Gráfico de dispersão entre Peso (wt) e Consumo
(mpg).
A diferença essencial entre geom_point() e geom_jitter() está na forma como cada um lida com a posição dos pontos e com o problema de sobreposição (overplotting).
O geom_point() representa cada observação exatamente em suas coordenadas originais de x e y, sendo apropriado para dados contínuos, bem distribuídos ou com baixa concentração em pontos específicos. Entretanto, quando diversas observações compartilham a mesma coordenada — situação comum em variáveis categóricas ou discretas — ocorre sobreposição total, ocultando a real densidade dos dados.
Já o geom_jitter() aplica um pequeno deslocamento aleatório controlável (via width e height) às posições dos pontos. Esse espalhamento artificial não altera os valores originais, mas reduz a sobreposição, tornando visível a concentração de observações que estariam empilhadas no mesmo ponto. Por isso, é particularmente útil quando se trabalha com variáveis categóricas ou com dados fortemente discretizados.
Em síntese, geom_point() é preferível quando se deseja precisão posicional, enquanto geom_jitter() é indicado quando o objetivo é revelar densidade e evitar sobreposição.
A Gramática dos Gráficos é um arcabouço conceitual que descreve visualizações como a combinação de componentes fundamentais e independentes: dados, mapeamentos estéticos (aesthetics), geometrias (geoms), transformações estatísticas, escalas, sistemas de coordenadas, facetas e temas. Em vez de tratar cada tipo de gráfico como uma entidade fixa, essa gramática propõe que qualquer visualização pode ser construída a partir da composição sistemática desses elementos.

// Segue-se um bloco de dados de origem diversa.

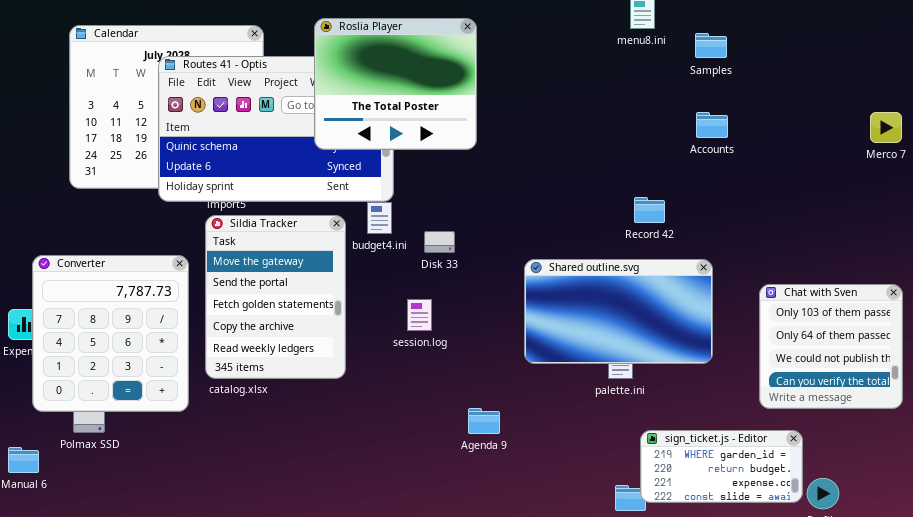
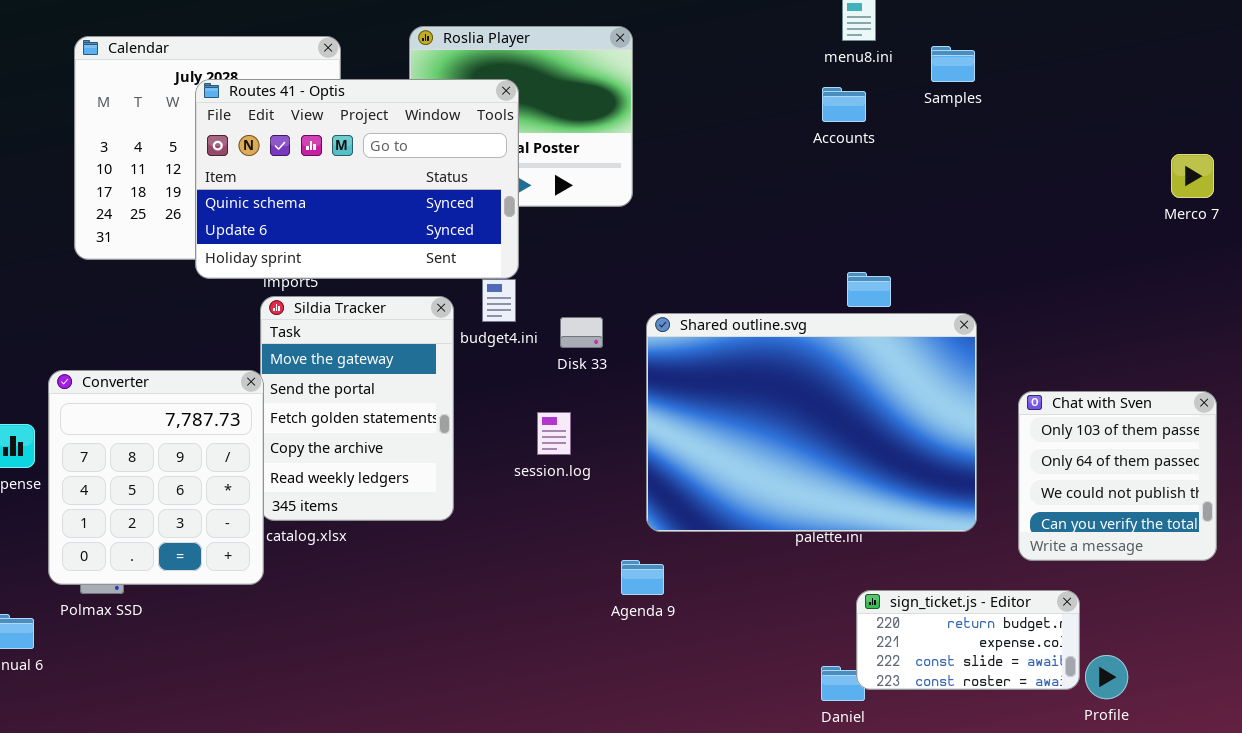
Routes 41 - Optis: [158,56,394,202] -> [195,79,519,279], raised
Accounts: [696,112,728,138] -> [822,87,866,122], moved
Converter: [32,255,189,412] -> [48,370,264,585], moved
Shared outline.svg: [524,259,713,364] -> [646,313,977,532], moved, resized
sign_ticket.js - Editor: [640,430,803,503] -> [856,590,1080,690], scrolled down 1 row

No ggplot2, essa estrutura é implementada por meio de uma abordagem layered, na qual o usuário inicia com uma especificação básica — tipicamente ggplot(data, aes()) — e adiciona camadas sucessivas usando o operador +. Cada camada pode introduzir novas geometrias, ajustes estatísticos ou modificações estéticas. Assim, instruções como geom_point() ou geom_smooth() tornam-se módulos autônomos que podem ser combinados conforme a necessidade analítica.
Essa modelagem declarativa permite construir gráficos complexos de maneira clara, modular e extensível. Além disso, a ordem das camadas influencia o resultado, permitindo sobreposições, substituições ou complementações visuais. Como consequência, o ggplot2 se torna uma ferramenta flexível que traduz diretamente os princípios da Gramática dos Gráficos em práticas de visualização consistentes e reprodutíveis.